Features

Commentary: Getting To Work On Our Downtown Plan By TOM BATES

Tuesday September 27, 2005

The agreement signed by the City and the University earlier this year provides a historic opportunity to work together on a range of community issues—from summer literacy programs to economic and urban development plans. 

One of the most important pieces of this agreement is the creation of a new Downtown Area Plan to guide new development in the heart of our City. There has been considerable discussion, and some anxiety, about how all this will work. Let me offer answers to some of the questions that have been raised. 

First, I want to dispel the most troubling misinformation I’ve heard over the past few months – that the City gave the University veto power over City planning decisions regarding the downtown. This is absolutely false. In fact, the settlement agreement requires the University to work with the City on new development rather than simply act unilaterally to build whatever it wants on the land that it owns. 

The Downtown Area Plan is the most effective way for the citizens of Berkeley to have a voice in UC development. The 2020 UC Long Range Development Plan (LRDP) calls for 1.1 million square feet of new buildings off campus, but provides almost no detail as to where the development might take place or the purpose for the new buildings. Unfortunately, under the State Constitution, the University can build most anything it wants on the land it owns without following the city zoning laws, as any private developer must. Prior to the Downtown Area Plan, our only recourse to a university project that we did not like was to sue UC under the California Environmental Quality Act in an effort to force some changes. This lack of community control over university growth was the single most important reason we filed a lawsuit to stop implementation of their LRDP. We fought hard for the University to step back from its unilateral position and work with the City and the community on its plans. After much back and forth, they agreed to participate in the creation of a detailed new plan that will provide us information about their plans and give the City and the community an opportunity to shape those new plans from the outset.  

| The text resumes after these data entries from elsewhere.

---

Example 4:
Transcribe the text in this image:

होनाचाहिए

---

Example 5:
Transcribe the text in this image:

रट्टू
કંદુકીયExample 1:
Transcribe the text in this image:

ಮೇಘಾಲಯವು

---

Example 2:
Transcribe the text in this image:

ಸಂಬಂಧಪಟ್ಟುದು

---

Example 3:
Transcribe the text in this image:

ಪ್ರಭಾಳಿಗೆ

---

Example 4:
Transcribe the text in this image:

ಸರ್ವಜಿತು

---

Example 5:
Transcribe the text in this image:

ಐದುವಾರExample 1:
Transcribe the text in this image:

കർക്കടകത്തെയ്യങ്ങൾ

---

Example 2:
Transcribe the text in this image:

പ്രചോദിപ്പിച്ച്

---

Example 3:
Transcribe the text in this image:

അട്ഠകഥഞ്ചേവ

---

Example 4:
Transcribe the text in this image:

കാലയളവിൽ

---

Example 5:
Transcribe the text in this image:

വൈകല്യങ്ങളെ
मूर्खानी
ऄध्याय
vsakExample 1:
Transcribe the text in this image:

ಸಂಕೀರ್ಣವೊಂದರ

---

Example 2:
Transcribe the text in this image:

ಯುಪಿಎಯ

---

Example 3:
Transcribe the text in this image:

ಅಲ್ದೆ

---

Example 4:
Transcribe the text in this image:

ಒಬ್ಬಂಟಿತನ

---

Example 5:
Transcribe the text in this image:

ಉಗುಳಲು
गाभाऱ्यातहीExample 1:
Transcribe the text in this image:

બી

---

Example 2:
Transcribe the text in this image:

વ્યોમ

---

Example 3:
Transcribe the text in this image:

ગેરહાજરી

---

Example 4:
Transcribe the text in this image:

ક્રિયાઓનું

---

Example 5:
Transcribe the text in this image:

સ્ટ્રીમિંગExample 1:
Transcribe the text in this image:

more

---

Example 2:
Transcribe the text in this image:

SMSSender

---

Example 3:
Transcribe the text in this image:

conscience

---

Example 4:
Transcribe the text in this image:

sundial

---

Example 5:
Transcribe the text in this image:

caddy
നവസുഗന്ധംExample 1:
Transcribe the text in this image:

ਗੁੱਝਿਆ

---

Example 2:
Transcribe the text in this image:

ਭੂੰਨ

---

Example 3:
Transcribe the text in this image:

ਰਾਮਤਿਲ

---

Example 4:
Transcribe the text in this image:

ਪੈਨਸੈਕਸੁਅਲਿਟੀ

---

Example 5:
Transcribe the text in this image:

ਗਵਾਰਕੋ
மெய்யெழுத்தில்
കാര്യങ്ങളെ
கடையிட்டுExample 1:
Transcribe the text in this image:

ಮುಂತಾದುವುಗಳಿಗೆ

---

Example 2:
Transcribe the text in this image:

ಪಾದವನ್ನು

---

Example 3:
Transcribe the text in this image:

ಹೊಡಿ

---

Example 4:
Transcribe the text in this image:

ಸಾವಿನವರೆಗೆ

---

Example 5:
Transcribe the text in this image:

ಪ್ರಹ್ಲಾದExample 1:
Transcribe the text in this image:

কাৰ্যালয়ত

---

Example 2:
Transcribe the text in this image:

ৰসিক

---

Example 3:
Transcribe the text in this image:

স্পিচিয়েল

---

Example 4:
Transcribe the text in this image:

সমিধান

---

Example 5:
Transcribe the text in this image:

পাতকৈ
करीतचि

While we will work closely with the university, this is a City plan. The City will lead the process. The City will create its own community task force to help draft a new plan. The City’s Planning Commission will review, edit, and take action on the new plan. And the City Council will ultimately decide whether to adopt it.  

The University cannot veto any decision by these bodies. I am confident that we can work collaboratively and cooperatively with the campus throughout this effort. If the campus ultimately decides they do not like the plan, their only recourse will be to pull out of the process. If that should occur, the City would retain the authority to move forward with its downtown plan would leave us no worse off than we are now. The University retains its Constitutional right to build without our permission and we retain our right to sue the university when we do not like a proposed project. The only specific projects we agreed not to sue over are two on-campus buildings, the new Asian Library and the planned joint business and law school academic building. 

Second, people have asked why the boundaries of the Downtown Area Plan are somewhat larger than the downtown core and include portions of residential neighborhoods that border the downtown. This was done in to allow the City to consider ways to better protect those neighborhoods nearest the downtown from encroachment. The Downtown Plan boundary stretched north to Hearst in order to incorporate the old State Health Building, which will likely be taken over and redeveloped by the university in the near future. 

Third, some community members have wondered what is wrong with the City’s existing downtown plan. The current downtown will be used as a starting point for the new plan. However, it was developed over 15 years ago and is, in many cases, out of date. In 1990, when it was adopted, the downtown had seen little new development and the arts district was just getting started. Now, the downtown is teeming with new restaurants, arts venues, and shops. Hundreds of new housing units—both rentals and condos—have been built. New hotels and transit options are being planned. It would be time to take a fresh look even if the University were not looking to build downtown. 

Fourth, the downtown planning process provides an opportunity for the City to conduct an updated and complete historic survey of all buildings within the downtown area. An update of our old survey is long overdue and is needed to help the City, preservationists, and property owners have a better sense of our historic inventory. It will allow us to better protect our historic resources.  

Lastly, the City must work with the University to protect the interests of our community. The University of California’s constitutional protections make it immune from nearly all taxes and fees and give it authority to build outside of local control. I continue to strongly believe that this authority is out-of-date and has been misused in established and built-out communities like Berkeley. But only an amendment to the State Constitution can change that.  

This is a great time for downtown Berkeley. After years of hard work, Berkeley’s downtown is thriving. The Downtown Area Plan gives us all a great opportunity to get involved in shaping our downtown’s development for the next decade or more.  

In front of us are years of public discussion, public meetings, and public hearings. We will start by creating a community-led task force that will work over 18 months or so with the public, city staff, and the university on considering ideas and drafting a new plan for the downtown. I look forward to getting to work.